Directive: Reproduce the text in every one of the rows below line for line, without any changes, and leave the pictures out of your answer.

* * * * * * *

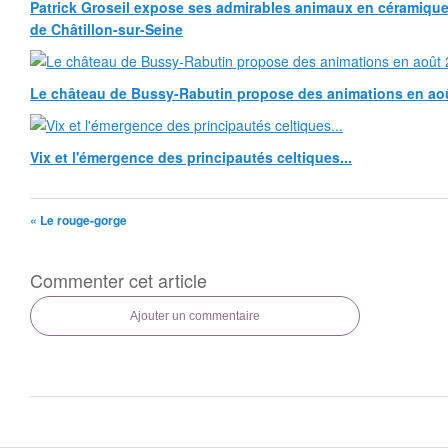
Patrick Groseil expose ses admirables animaux en céramique, à
de Châtillon-sur-Seine
Le château de Bussy-Rabutin propose des animations en ao
Vix et l'émergence des principautés celtiques...
« Le rouge-gorge
Commenter cet article
Ajouter un commentaire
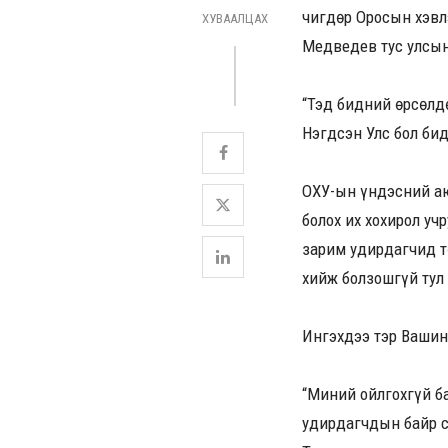
Өчигдөр Оросын хэв
ХУВААЛЦАХ
Медведев тус улсын
“Тэд бидний өрсөлд
Нэгдсэн Улс бол бид
ОХУ-ын үндэсний аю
болох их хохирол уч
зарим удирдагчид т
хийж болзошгүй тул
Ингэхдээ тэр Ваши
“Миний ойлгохгүй б
удирдагчдын байр с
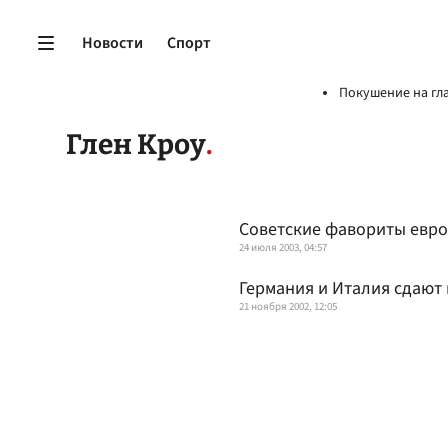
Новости
Спорт
Покушение на гл
Глен Кроу
Советские фавориты евро
24 июля 2003, 04:57
Германия и Италия сдают
21 ноября 2002, 12:05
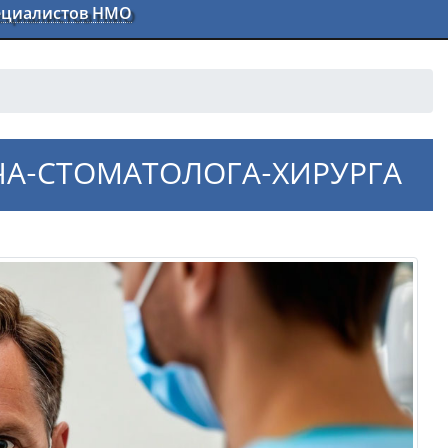
пециалистов НМО
ЧА-СТОМАТОЛОГА-ХИРУРГА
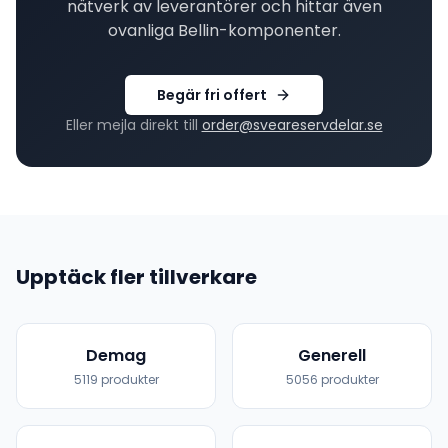
nätverk av leverantörer och hittar även
ovanliga
Bellin
-komponenter.
Begär fri offert
Eller mejla direkt till
order@sveareservdelar.se
Upptäck fler tillverkare
Demag
Generell
5119
produkter
5056
produkter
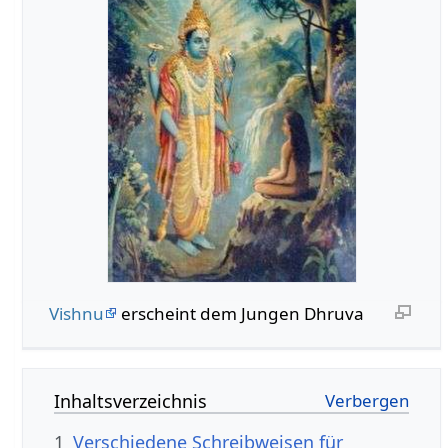
Vishnu
erscheint dem Jungen Dhruva
Inhaltsverzeichnis
1
Verschiedene Schreibweisen für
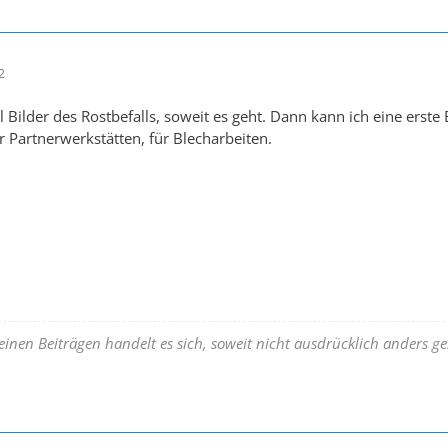
2
l Bilder des Rostbefalls, soweit es geht. Dann kann ich eine ers
 Partnerwerkstätten, für Blecharbeiten.
einen Beiträgen handelt es sich, soweit nicht ausdrücklich anders 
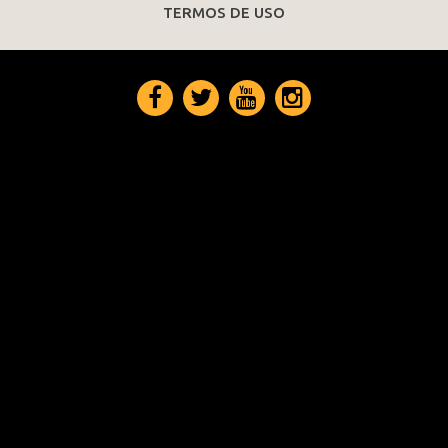
TERMOS DE USO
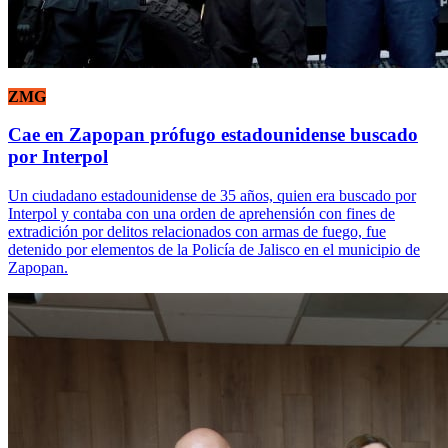
ZMG
Cae en Zapopan prófugo estadounidense buscado
por Interpol
Un ciudadano estadounidense de 35 años, quien era buscado por
Interpol y contaba con una orden de aprehensión con fines de
extradición por delitos relacionados con armas de fuego, fue
detenido por elementos de la Policía de Jalisco en el municipio de
Zapopan.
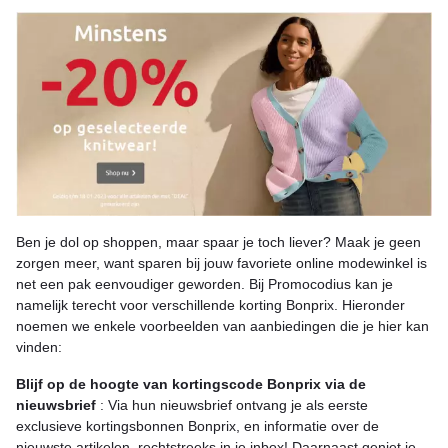
Ben je dol op shoppen, maar spaar je toch liever? Maak je geen
zorgen meer, want sparen bij jouw favoriete online modewinkel is
net een pak eenvoudiger geworden. Bij Promocodius kan je
namelijk terecht voor verschillende korting Bonprix. Hieronder
noemen we enkele voorbeelden van aanbiedingen die je hier kan
vinden:
Blijf op de hoogte van kortingscode Bonprix via de
nieuwsbrief
: Via hun nieuwsbrief ontvang je als eerste
exclusieve kortingsbonnen Bonprix, en informatie over de
nieuwste artikelen, rechtstreeks in je inbox! Daarnaast geniet je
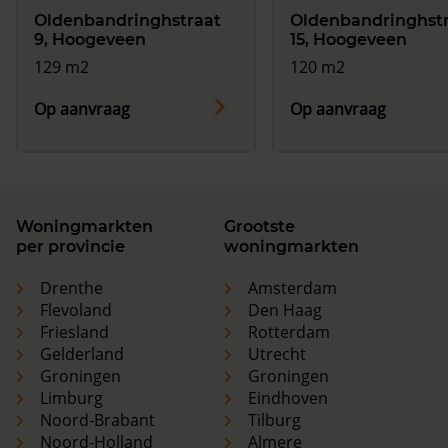
Oldenbandringhstraat
Oldenbandringhst
9, Hoogeveen
15, Hoogeveen
129 m2
120 m2
Op aanvraag
Op aanvraag
Woningmarkten
Grootste
per provincie
woningmarkten
Drenthe
Amsterdam
Flevoland
Den Haag
Friesland
Rotterdam
Gelderland
Utrecht
Groningen
Groningen
Limburg
Eindhoven
Noord-Brabant
Tilburg
Noord-Holland
Almere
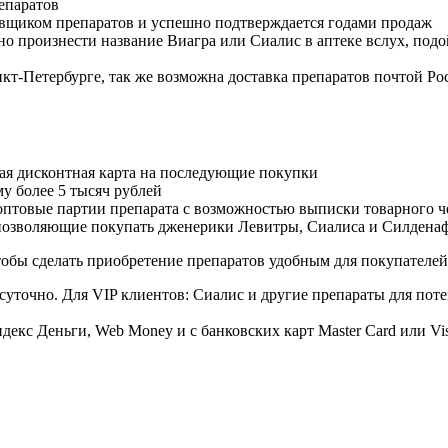
епаратов
авщиком препаратов и успешно подтверждается годами продаж
но произнести название Виагра или Сиалис в аптеке вслух, под
нкт-Петербурге, так же возможна доставка препаратов почтой Ро
ая дисконтная карта на последующие покупки
му более 5 тысяч рублей
овые партии препарата с возможностью выписки товарного ч
 позволяющие покупать дженерики Левитры, Сиалиса и Силдена
обы сделать приобретение препаратов удобным для покупателей
суточно. Для VIP клиентов: Сиалис и другие препараты для поте
екс Деньги, Web Money и с банковских карт Master Card или Vi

* * * * * * *

Expected output:
Patrick Groseil expose ses admirables animaux en céramique, à
de Châtillon-sur-Seine
Le château de Bussy-Rabutin propose des animations en ao
Vix et l'émergence des principautés celtiques...
« Le rouge-gorge
Commenter cet article
Ajouter un commentaire
Өчигдөр Оросын хэв
ХУВААЛЦАХ
Медведев тус улсын
“Тэд бидний өрсөлд
Нэгдсэн Улс бол бид
ОХУ-ын үндэсний аю
болох их хохирол уч
зарим удирдагчид т
хийж болзошгүй тул
Ингэхдээ тэр Ваши
“Миний ойлгохгүй б
удирдагчдын байр с
Новости
Спорт
Покушение на гл
Глен Кроу
Советские фавориты евро
24 июля 2003, 04:57
Германия и Италия сдают
21 ноября 2002, 12:05
пециалистов НМО
ЧА-СТОМАТОЛОГА-ХИРУРГА
nätverk av leverantörer och hittar även
ovanliga
Bellin
-komponenter.
Begär fri offert
Eller mejla direkt till
order@sveareservdelar.se
Upptäck fler tillverkare
Demag
Generell
5119
produkter
5056
produkter
Vishnu
erscheint dem Jungen Dhruva
Inhaltsverzeichnis
1
Verschiedene Schreibweisen für
2
l Bilder des Rostbefalls, soweit es geht. Dann kann ich eine ers
 Partnerwerkstätten, für Blecharbeiten.
einen Beiträgen handelt es sich, soweit nicht ausdrücklich anders 
TERMOS DE USO
ZMG
Cae en Zapopan prófugo estadounidense buscado
por Interpol
Un ciudadano estadounidense de 35 años, quien era buscado por
Interpol y contaba con una orden de aprehensión con fines de
extradición por delitos relacionados con armas de fuego, fue
detenido por elementos de la Policía de Jalisco en el municipio de
Zapopan.
Ben je dol op shoppen, maar spaar je toch liever? Maak je geen
zorgen meer, want sparen bij jouw favoriete online modewinkel is
net een pak eenvoudiger geworden. Bij Promocodius kan je
namelijk terecht voor verschillende korting Bonprix. Hieronder
noemen we enkele voorbeelden van aanbiedingen die je hier kan
vinden:
Blijf op de hoogte van kortingscode Bonprix via de
nieuwsbrief
: Via hun nieuwsbrief ontvang je als eerste
exclusieve kortingsbonnen Bonprix, en informatie over de
nieuwste artikelen, rechtstreeks in je inbox! Daarnaast geniet je
Oldenbandringhstraat
Oldenbandringhst
9, Hoogeveen
15, Hoogeveen
129 m2
120 m2
Op aanvraag
Op aanvraag
Woningmarkten
Grootste
per provincie
woningmarkten
Drenthe
Amsterdam
Flevoland
Den Haag
Friesland
Rotterdam
Gelderland
Utrecht
Groningen
Groningen
Limburg
Eindhoven
Noord-Brabant
Tilburg
Noord-Holland
Almere
епаратов
авщиком препаратов и успешно подтверждается годами продаж
но произнести название Виагра или Сиалис в аптеке вслух, под
нкт-Петербурге, так же возможна доставка препаратов почтой Ро
ая дисконтная карта на последующие покупки
му более 5 тысяч рублей
овые партии препарата с возможностью выписки товарного ч
 позволяющие покупать дженерики Левитры, Сиалиса и Силдена
обы сделать приобретение препаратов удобным для покупателей
суточно. Для VIP клиентов: Сиалис и другие препараты для поте
екс Деньги, Web Money и с банковских карт Master Card или Vi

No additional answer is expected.